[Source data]
== Segment start ==

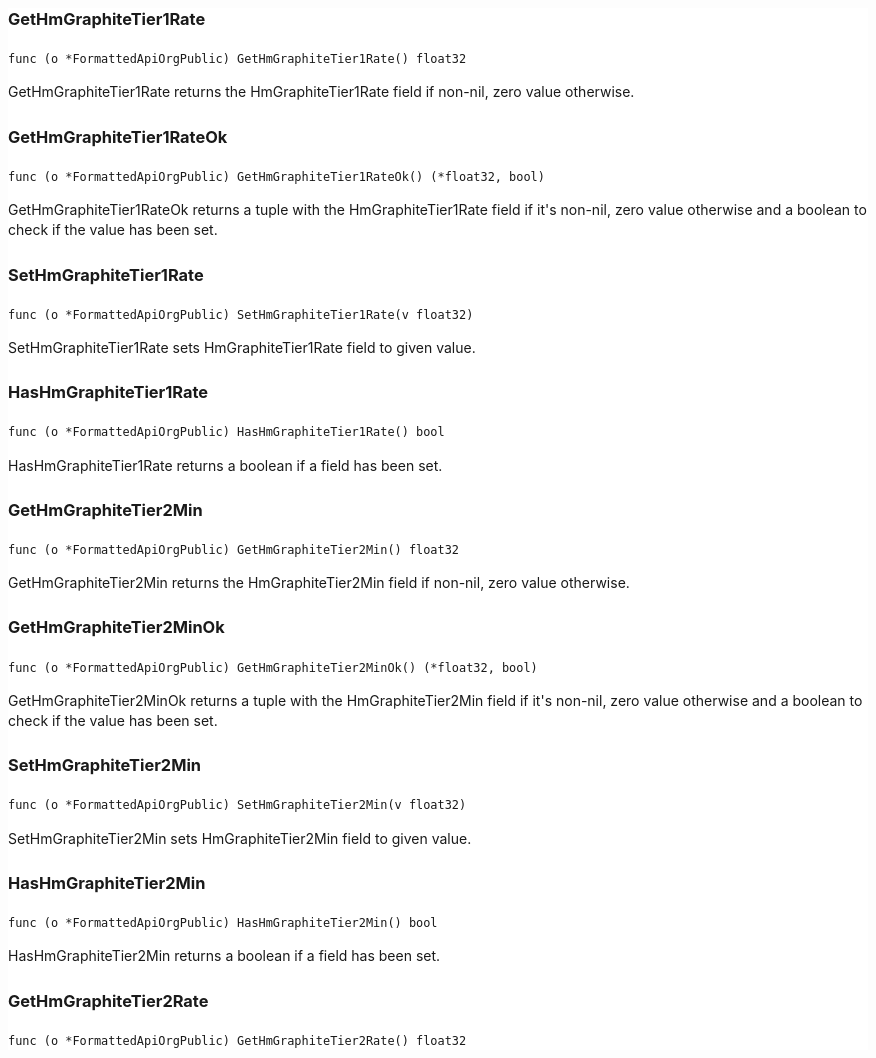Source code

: ### GetHmGraphiteTier1Rate

`func (o *FormattedApiOrgPublic) GetHmGraphiteTier1Rate() float32`

GetHmGraphiteTier1Rate returns the HmGraphiteTier1Rate field if non-nil, zero value otherwise.

### GetHmGraphiteTier1RateOk

`func (o *FormattedApiOrgPublic) GetHmGraphiteTier1RateOk() (*float32, bool)`

GetHmGraphiteTier1RateOk returns a tuple with the HmGraphiteTier1Rate field if it's non-nil, zero value otherwise
and a boolean to check if the value has been set.

### SetHmGraphiteTier1Rate

`func (o *FormattedApiOrgPublic) SetHmGraphiteTier1Rate(v float32)`

SetHmGraphiteTier1Rate sets HmGraphiteTier1Rate field to given value.

### HasHmGraphiteTier1Rate

`func (o *FormattedApiOrgPublic) HasHmGraphiteTier1Rate() bool`

HasHmGraphiteTier1Rate returns a boolean if a field has been set.

### GetHmGraphiteTier2Min

`func (o *FormattedApiOrgPublic) GetHmGraphiteTier2Min() float32`

GetHmGraphiteTier2Min returns the HmGraphiteTier2Min field if non-nil, zero value otherwise.

### GetHmGraphiteTier2MinOk

`func (o *FormattedApiOrgPublic) GetHmGraphiteTier2MinOk() (*float32, bool)`

GetHmGraphiteTier2MinOk returns a tuple with the HmGraphiteTier2Min field if it's non-nil, zero value otherwise
and a boolean to check if the value has been set.

### SetHmGraphiteTier2Min

`func (o *FormattedApiOrgPublic) SetHmGraphiteTier2Min(v float32)`

SetHmGraphiteTier2Min sets HmGraphiteTier2Min field to given value.

### HasHmGraphiteTier2Min

`func (o *FormattedApiOrgPublic) HasHmGraphiteTier2Min() bool`

HasHmGraphiteTier2Min returns a boolean if a field has been set.

### GetHmGraphiteTier2Rate

`func (o *FormattedApiOrgPublic) GetHmGraphiteTier2Rate() float32`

== Segment end ==

- **Job item**
Reproduce, character for character, the part of the entries that opens with the line containing "GetHmGraphiteTier2Min returns the" and continues through the final line of the entries, including both of these lines.

- **Exercise response**
GetHmGraphiteTier2Min returns the HmGraphiteTier2Min field if non-nil, zero value otherwise.

### GetHmGraphiteTier2MinOk

`func (o *FormattedApiOrgPublic) GetHmGraphiteTier2MinOk() (*float32, bool)`

GetHmGraphiteTier2MinOk returns a tuple with the HmGraphiteTier2Min field if it's non-nil, zero value otherwise
and a boolean to check if the value has been set.

### SetHmGraphiteTier2Min

`func (o *FormattedApiOrgPublic) SetHmGraphiteTier2Min(v float32)`

SetHmGraphiteTier2Min sets HmGraphiteTier2Min field to given value.

### HasHmGraphiteTier2Min

`func (o *FormattedApiOrgPublic) HasHmGraphiteTier2Min() bool`

HasHmGraphiteTier2Min returns a boolean if a field has been set.

### GetHmGraphiteTier2Rate

`func (o *FormattedApiOrgPublic) GetHmGraphiteTier2Rate() float32`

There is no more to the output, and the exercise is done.